SUPPLIED RECORDS
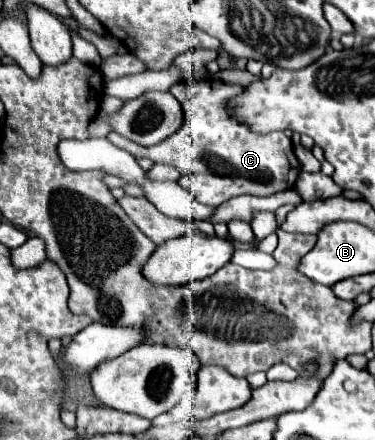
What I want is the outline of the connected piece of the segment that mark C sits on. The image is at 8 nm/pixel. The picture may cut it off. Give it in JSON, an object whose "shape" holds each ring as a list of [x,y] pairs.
{"shape":[[[183,79],[169,91],[183,107],[183,125],[173,135],[151,147],[137,145],[113,131],[107,135],[107,139],[113,145],[129,151],[135,159],[147,157],[153,163],[173,165],[179,169],[181,175],[189,175],[193,179],[195,199],[205,205],[219,207],[223,201],[237,195],[267,197],[277,191],[287,191],[295,185],[301,163],[295,157],[291,137],[287,137],[285,133],[255,135],[235,119],[227,117],[225,101],[241,93],[243,86],[213,79]]]}

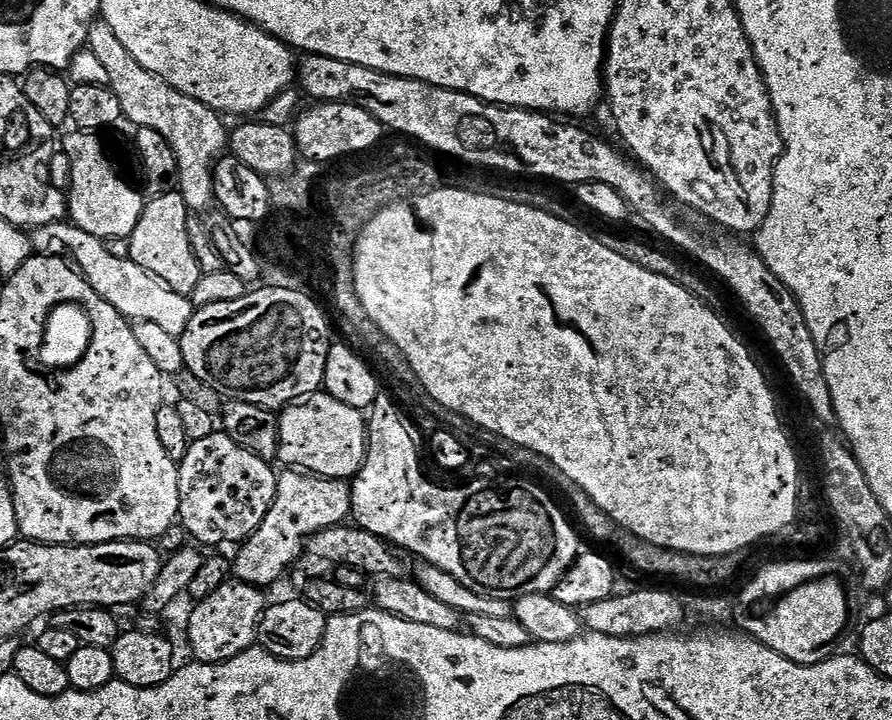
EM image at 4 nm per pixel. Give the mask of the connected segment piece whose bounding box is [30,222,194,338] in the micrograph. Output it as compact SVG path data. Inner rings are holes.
M71 222L46 224L35 229L30 239L37 253L67 257L88 281L88 285L129 321L154 322L154 326L162 326L166 334L177 338L186 330L194 311L191 299L175 292L169 284L162 282L162 278L152 276L129 257L116 258L113 254L108 254L105 241L86 234L86 230L77 228Z

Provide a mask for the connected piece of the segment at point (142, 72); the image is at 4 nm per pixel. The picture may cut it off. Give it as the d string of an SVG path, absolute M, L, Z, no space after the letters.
M103 22L93 23L88 30L87 51L102 62L108 75L107 87L121 104L123 119L136 128L153 128L170 142L176 155L178 191L193 213L200 212L214 200L214 162L225 155L230 144L230 132L219 115L208 105L172 88L161 76L146 71L118 42L114 30Z

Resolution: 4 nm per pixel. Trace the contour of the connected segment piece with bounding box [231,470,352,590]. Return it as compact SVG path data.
M284 470L276 478L272 509L262 518L262 526L239 545L231 561L231 575L239 583L268 590L284 576L284 571L302 556L302 543L315 532L343 524L352 514L352 486L347 480L330 480L303 470Z

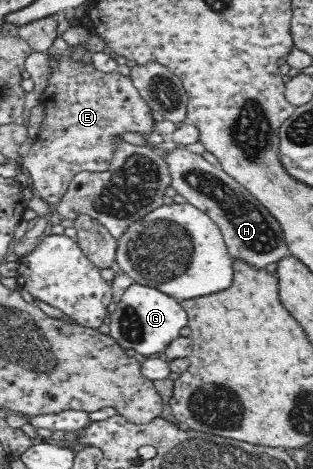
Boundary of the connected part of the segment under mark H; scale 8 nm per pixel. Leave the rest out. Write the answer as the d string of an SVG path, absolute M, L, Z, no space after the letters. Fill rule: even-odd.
M183 145L158 151L167 163L171 188L215 222L233 260L240 258L255 268L265 268L271 262L293 256L288 251L281 225L269 213L269 209L221 166L209 163L203 155L193 153Z

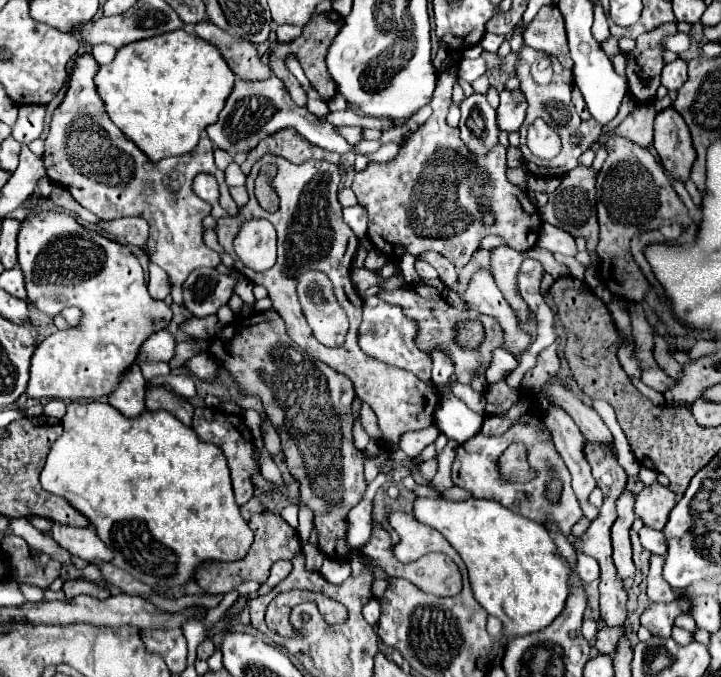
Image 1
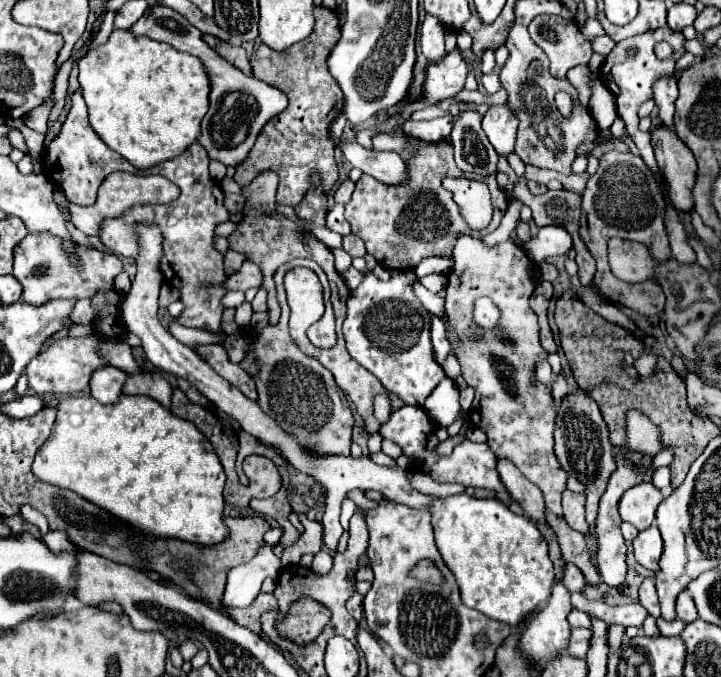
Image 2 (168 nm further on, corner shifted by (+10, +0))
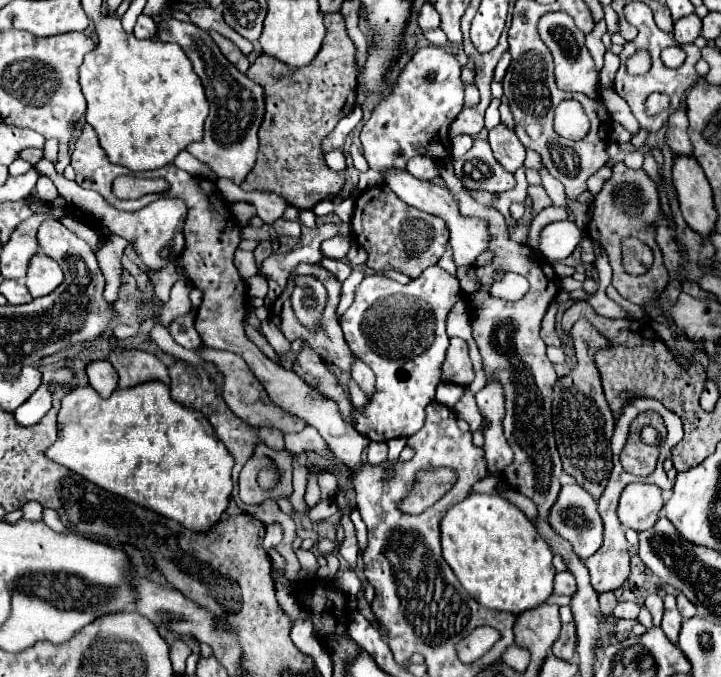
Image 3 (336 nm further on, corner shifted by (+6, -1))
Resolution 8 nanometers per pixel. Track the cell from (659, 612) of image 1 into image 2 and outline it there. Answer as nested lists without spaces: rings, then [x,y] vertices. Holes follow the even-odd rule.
[[[580,592],[571,593],[572,608],[588,612],[588,614],[596,614],[596,618],[602,618],[608,624],[620,624],[624,628],[628,626],[642,626],[644,618],[648,616],[648,612],[644,610],[644,606],[640,604],[628,604],[628,606],[608,606],[604,602],[594,602],[594,600],[586,600],[580,596]]]

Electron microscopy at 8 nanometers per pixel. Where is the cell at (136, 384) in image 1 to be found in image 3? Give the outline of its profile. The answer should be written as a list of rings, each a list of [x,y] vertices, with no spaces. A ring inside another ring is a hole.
[[[108,359],[92,361],[92,363],[86,367],[86,373],[88,373],[90,385],[98,391],[100,397],[110,397],[110,395],[114,393],[114,389],[118,387],[116,369],[112,367],[112,363],[110,363]]]

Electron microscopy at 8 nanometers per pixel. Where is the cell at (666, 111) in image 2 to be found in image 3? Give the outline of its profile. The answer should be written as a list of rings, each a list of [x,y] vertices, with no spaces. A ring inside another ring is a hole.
[[[680,103],[680,107],[670,115],[666,123],[666,141],[670,149],[678,155],[692,155],[692,145],[688,139],[688,119],[686,119],[686,107]]]

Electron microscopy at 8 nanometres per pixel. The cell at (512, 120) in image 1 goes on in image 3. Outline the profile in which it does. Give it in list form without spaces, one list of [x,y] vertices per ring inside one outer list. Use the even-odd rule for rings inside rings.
[[[500,123],[500,127],[494,127],[488,133],[488,141],[494,151],[494,157],[506,171],[514,173],[524,163],[526,149],[520,143],[520,139],[516,137],[516,133],[512,129],[508,129],[504,123]]]

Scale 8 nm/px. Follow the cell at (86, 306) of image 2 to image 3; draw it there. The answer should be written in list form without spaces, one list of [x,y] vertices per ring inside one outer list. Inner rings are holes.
[[[112,235],[110,239],[104,241],[104,245],[98,249],[96,257],[100,263],[102,273],[108,277],[106,279],[106,287],[104,287],[104,299],[114,305],[118,299],[118,287],[120,287],[120,273],[122,273],[122,253],[126,249],[126,241],[122,237]]]

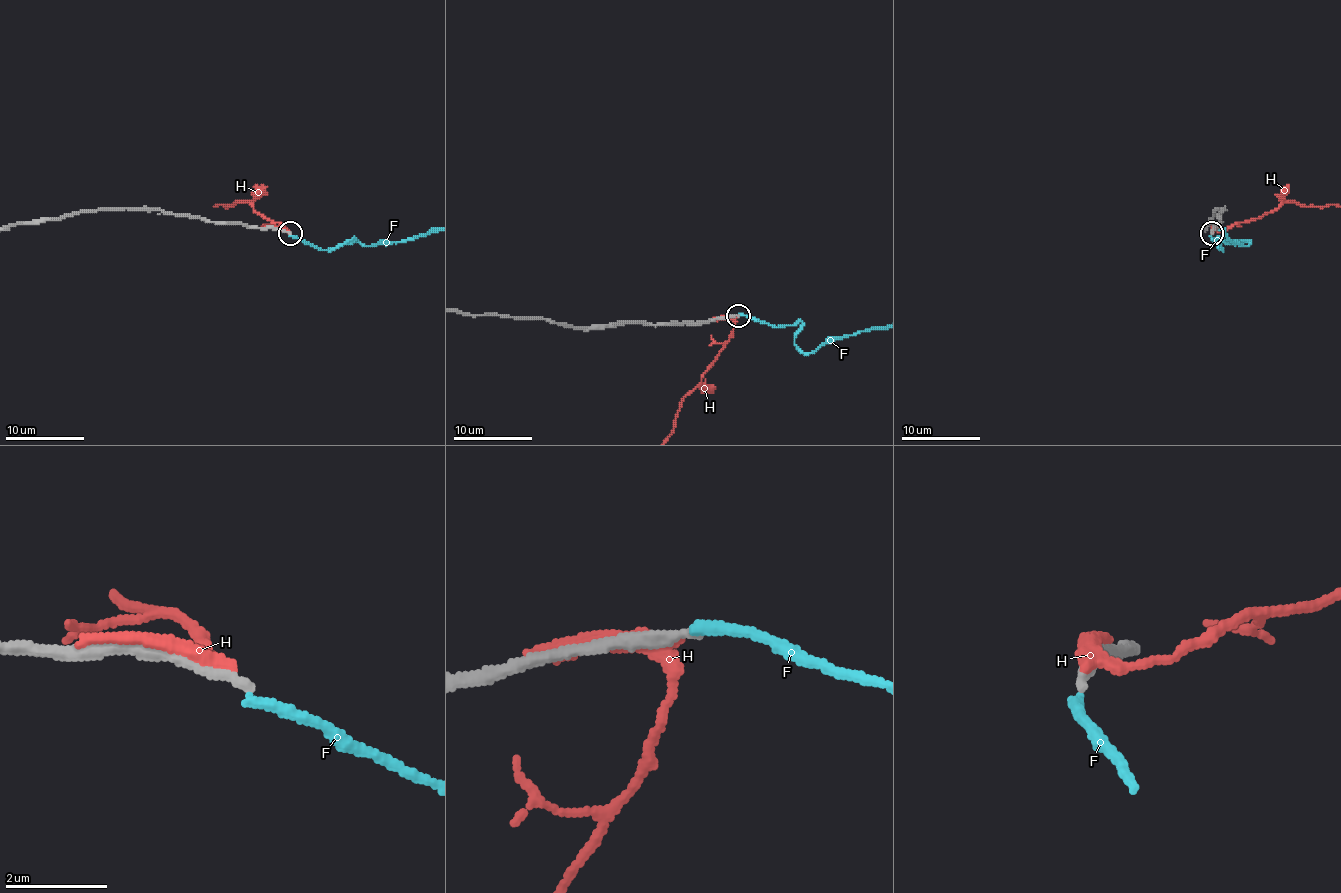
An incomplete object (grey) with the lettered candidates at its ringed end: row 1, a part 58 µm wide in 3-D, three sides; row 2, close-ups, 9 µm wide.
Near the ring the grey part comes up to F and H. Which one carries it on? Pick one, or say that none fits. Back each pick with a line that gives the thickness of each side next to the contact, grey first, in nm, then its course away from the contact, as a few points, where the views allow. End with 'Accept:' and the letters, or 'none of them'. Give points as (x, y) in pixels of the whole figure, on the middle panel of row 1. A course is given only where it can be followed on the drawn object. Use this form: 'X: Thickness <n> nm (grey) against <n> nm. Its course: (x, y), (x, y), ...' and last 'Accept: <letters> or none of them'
Accept: none of them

PROBLEM TO SOLVE
The response must repeat all the lines above exactly and include no pictures.

RESULT
What I want is the outline of the connected piece of the segment that mark C sits on. The image is at 8 nm/pixel. The picture may cut it off. Give it in JSON, an object whose "shape" holds each ring as a list of [x,y] pairs.
{"shape":[[[183,79],[169,91],[183,107],[183,125],[173,135],[151,147],[137,145],[113,131],[107,135],[107,139],[113,145],[129,151],[135,159],[147,157],[153,163],[173,165],[179,169],[181,175],[189,175],[193,179],[195,199],[205,205],[219,207],[223,201],[237,195],[267,197],[277,191],[287,191],[295,185],[301,163],[295,157],[291,137],[287,137],[285,133],[255,135],[235,119],[227,117],[225,101],[241,93],[243,86],[213,79]]]}

EM image at 4 nm per pixel. Give the mask of the connected segment piece whose bounding box is [30,222,194,338] in the micrograph. Output it as compact SVG path data. Inner rings are holes.
M71 222L46 224L35 229L30 239L37 253L67 257L88 281L88 285L129 321L154 322L154 326L162 326L166 334L177 338L186 330L194 311L191 299L175 292L169 284L162 282L162 278L152 276L129 257L116 258L113 254L108 254L105 241L86 234L86 230L77 228Z

Provide a mask for the connected piece of the segment at point (142, 72); the image is at 4 nm per pixel. The picture may cut it off. Give it as the d string of an SVG path, absolute M, L, Z, no space after the letters.
M103 22L93 23L88 30L87 51L102 62L108 75L107 87L121 104L123 119L136 128L153 128L170 142L176 155L178 191L193 213L200 212L214 200L214 162L225 155L230 144L230 132L219 115L208 105L172 88L161 76L146 71L118 42L114 30Z

Resolution: 4 nm per pixel. Trace the contour of the connected segment piece with bounding box [231,470,352,590]. Return it as compact SVG path data.
M284 470L276 478L272 509L262 518L262 526L239 545L231 561L231 575L239 583L268 590L284 576L284 571L302 556L302 543L315 532L343 524L352 514L352 486L347 480L330 480L303 470Z

Boundary of the connected part of the segment under mark H; scale 8 nm per pixel. Leave the rest out. Write the answer as the d string of an SVG path, absolute M, L, Z, no space after the letters. Fill rule: even-odd.
M183 145L158 151L167 163L171 188L215 222L233 260L240 258L255 268L265 268L271 262L293 256L288 251L281 225L269 213L269 209L221 166L209 163L203 155L193 153Z

Image 1
Image 2 (168 nm further on, corner shifted by (+10, +0))
Image 3 (336 nm further on, corner shifted by (+6, -1))
Resolution 8 nanometers per pixel. Track the cell from (659, 612) of image 1 into image 2 and outline it there. Answer as nested lists without spaces: rings, then [x,y] vertices. Holes follow the even-odd rule.
[[[580,592],[571,593],[572,608],[588,612],[588,614],[596,614],[596,618],[602,618],[608,624],[620,624],[624,628],[628,626],[642,626],[644,618],[648,616],[648,612],[644,610],[644,606],[640,604],[628,604],[628,606],[608,606],[604,602],[594,602],[594,600],[586,600],[580,596]]]

Electron microscopy at 8 nanometers per pixel. Where is the cell at (136, 384) in image 1 to be found in image 3? Give the outline of its profile. The answer should be written as a list of rings, each a list of [x,y] vertices, with no spaces. A ring inside another ring is a hole.
[[[108,359],[92,361],[92,363],[86,367],[86,373],[88,373],[90,385],[98,391],[100,397],[110,397],[110,395],[114,393],[114,389],[118,387],[116,369],[112,367],[112,363],[110,363]]]

Electron microscopy at 8 nanometers per pixel. Where is the cell at (666, 111) in image 2 to be found in image 3? Give the outline of its profile. The answer should be written as a list of rings, each a list of [x,y] vertices, with no spaces. A ring inside another ring is a hole.
[[[680,103],[680,107],[670,115],[666,123],[666,141],[670,149],[678,155],[692,155],[692,145],[688,139],[688,119],[686,119],[686,107]]]

Electron microscopy at 8 nanometres per pixel. The cell at (512, 120) in image 1 goes on in image 3. Outline the profile in which it does. Give it in list form without spaces, one list of [x,y] vertices per ring inside one outer list. Use the even-odd rule for rings inside rings.
[[[500,123],[500,127],[494,127],[488,133],[488,141],[494,151],[494,157],[506,171],[514,173],[524,163],[526,149],[520,143],[520,139],[516,137],[516,133],[512,129],[508,129],[504,123]]]

Scale 8 nm/px. Follow the cell at (86, 306) of image 2 to image 3; draw it there. The answer should be written in list form without spaces, one list of [x,y] vertices per ring inside one outer list. Inner rings are holes.
[[[112,235],[110,239],[104,241],[104,245],[98,249],[96,257],[100,263],[102,273],[108,277],[106,279],[106,287],[104,287],[104,299],[114,305],[118,299],[118,287],[120,287],[120,273],[122,273],[122,253],[126,249],[126,241],[122,237]]]

An incomplete object (grey) with the lettered candidates at its ringed end: row 1, a part 58 µm wide in 3-D, three sides; row 2, close-ups, 9 µm wide.
Near the ring the grey part comes up to F and H. Which one carries it on? Pick one, or say that none fits. Back each pick with a line that gives the thickness of each side next to the contact, grey first, in nm, then its course away from the contact, as a few points, where the views allow. End with 'Accept:' and the letters, or 'none of them'. Give points as (x, y) in pixels of the whole figure, on the middle panel of row 1. A course is given only where it can be followed on the drawn object. Use this form: 'X: Thickness <n> nm (grey) against <n> nm. Its course: (x, y), (x, y), ...' and last 'Accept: <letters> or none of them'
Accept: none of them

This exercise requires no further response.